Book review: Video Night in Kathmandu

Video Night in Kathmandu by Pico Iyer

After reading Rolf’s interview with Pico Iyer, and then Iyer’s essay “Why We Travel,” I was intrigued enough to seek out the man’s travel writing. About a month ago, as if by providence, I happened upon a secondhand bookshop at Plaza Singapura that carried all of Iyer’s books, both his travel writing and his novels, and so I picked out his first travel book, Video Night in Kathmandu, since 1) it’s good to start at the beginning, and 2) the book concerns his travels through Asia, where I now live.

I was swept away by Iyer’s prose. His precise attention to detail, his incredible powers of observation and insight, and his copious amounts of note-taking immersed in me in his travels as if I were right there beside him. The book was originally published in 1988 (mine is the 2001 reissued paperback from Vintage), and things have changed some in the twenty years since (which Iyer owns up to in the afterword, written in December 2000); just one example from personal experience: the tourist-ridden Bali of 1985 was replaced by a desperate ghost town when I visited in 2003, after the bombing at Kuta Beach and the SARS outbreaks had crushed the tourism economy (although I am told that the country has recovered somewhat since then). In one way, the book can be seen as a historical snapshot, a still-image of mid-1980s Asia. However, Iyer’s insights into the people in the countries he visited (Bali, Tibet, Nepal, China, The Philippines, Burma, Hong Kong, India, Thailand, and Japan) become universal truths, no matter how the forward march of progress alters the Asian landscape.

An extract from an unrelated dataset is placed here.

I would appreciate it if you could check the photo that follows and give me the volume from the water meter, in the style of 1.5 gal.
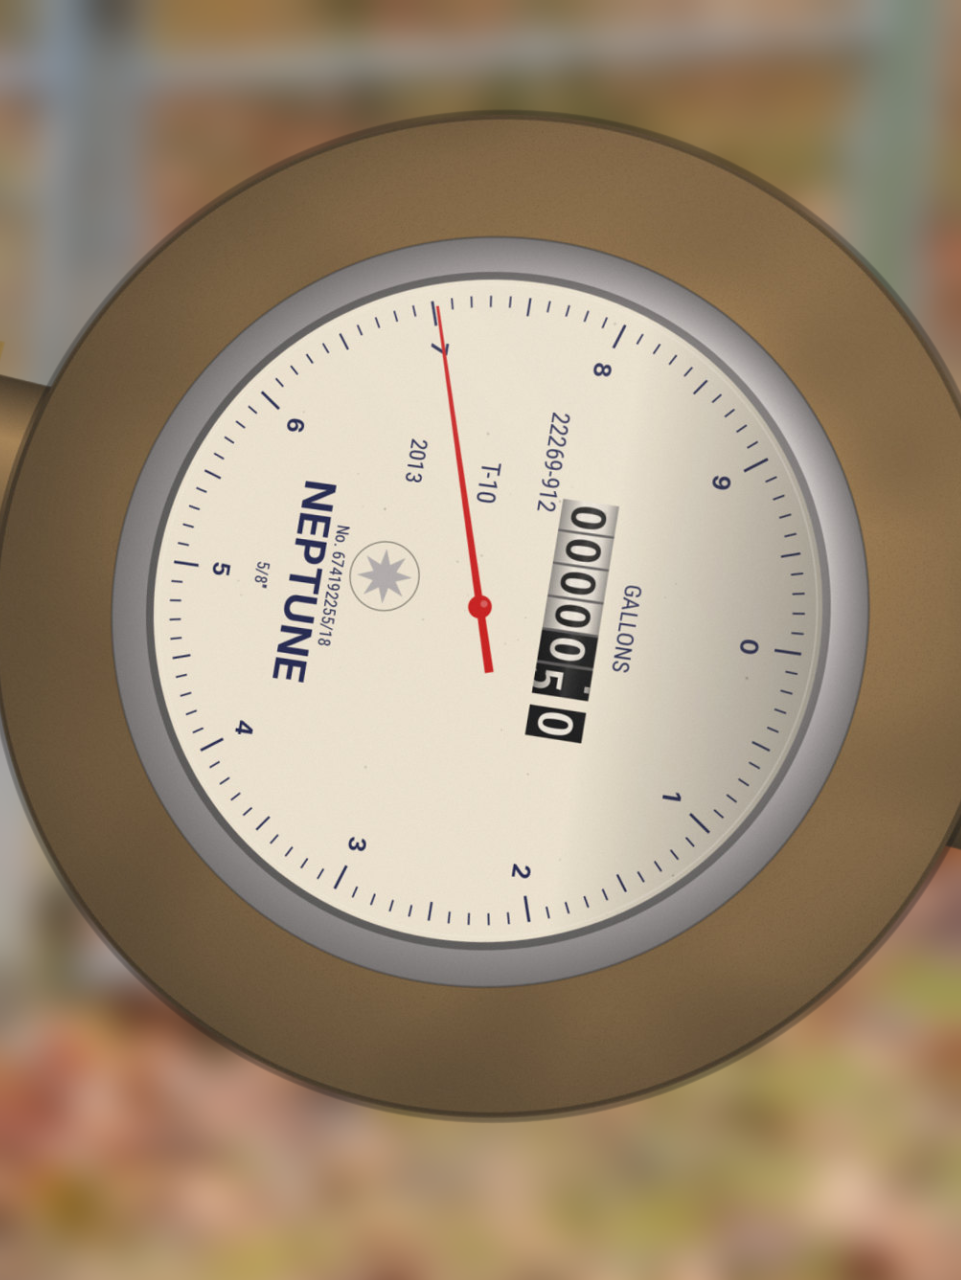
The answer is 47.0 gal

Much of his focus is on the impact tourism has had on these countries, or their interaction with the West. However, he also comes to realize that each nation still remains uniquely itself, that the commercial invasion of McDonald’s or the novels of New York Times bestselling authors cannot fundamentally alter the people themselves.

Bali, for example, drew its strength, its magic and its eerie purity from the ancestral currents that pulsed through its soil, currents that Westerners could sense, perhaps, but never touch; just so, the moving yet unwavering faith of Tibet would withstand the ravages of tourists, I hoped, as surely as it had withstood the vicious assaults of the Chinese. Burma had calmly closed its door to the world, and China had opened it up just enough, so it planned, to take what it wanted, and nothing more. Prodigal, hydra-headed India cheerfully welcomed every new influence from the West, absorbing them all into a crazy-quilt mix that was Indian and nothing but Indian; Japan had taken in the West only, so it seemed, to take it over. As for Nepal, and Thailand even more, both gauged Western tastes so cleverly and adapted Western trends so craftily that both, I felt, could satisfy foreigners’ whims without ever becoming their slaves. Even Hong Kong, the last pillar of the Western Empire, was now getting ready to return to Asian hands. (357-8)

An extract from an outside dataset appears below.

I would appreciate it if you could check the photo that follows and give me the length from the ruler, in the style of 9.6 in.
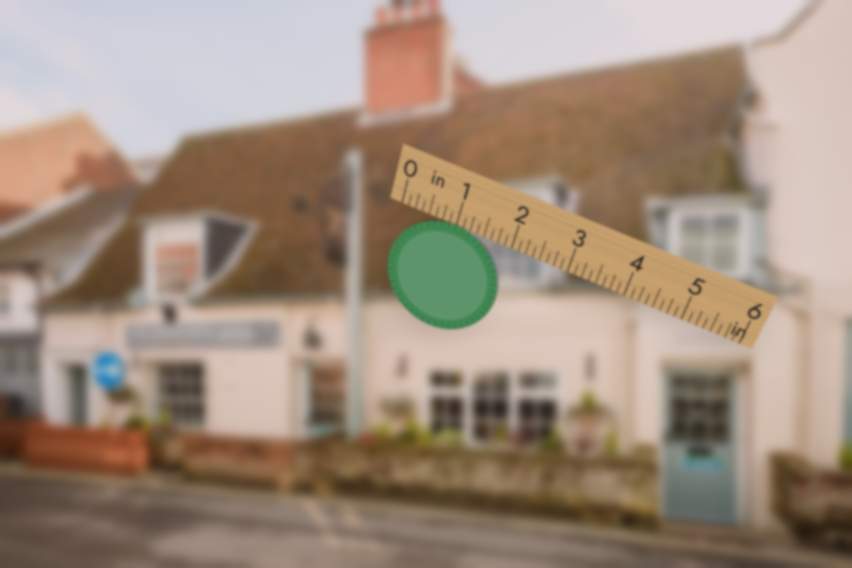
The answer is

Iyer is also surprisingly funny. His efforts in Guangzhou to acquire a train ticket to Beijing through the China Travel Service take on a Kafkaesque air, as he is shuffled from place to place, victim of the New China bureaucracy. His entry into the Rangoon Airport in Burma evokes the absurdity of Bulgakov, when a country that actively discourages tourism makes one declare not only valuables such as jewelry or alcohol, but also one’s watch, spectacles, cuff links, wedding ring, contact lenses, credit card, shoelaces, and/or travel alarm clock.

I wish that Iyer had said more about Singapore, my new hometown, other than dismissing it as “McCity, a perfect Platonic model of the Commonweal, as safe and efficient and convenient as McDonald’s, and just about as featureless. [... It] resembled nothing so much as a California resort town run by Mormons.” In my two months here, I have not seen this to be the case, but again, twenty years is a long time in Singapore, a country burning its candle extremely bright these days.

I normally read at a phenomenal pace (sometimes a book or two per week), but it took me a full month to finish Video Night in Kathmandu, partly because Iyer’s lush descriptions and fascinating insights forced me to slow down and savor the written experiences, and partly because I didn’t want the book to end. Thankfully, I know where I can acquire his other travel books when I get the jones for his writing again.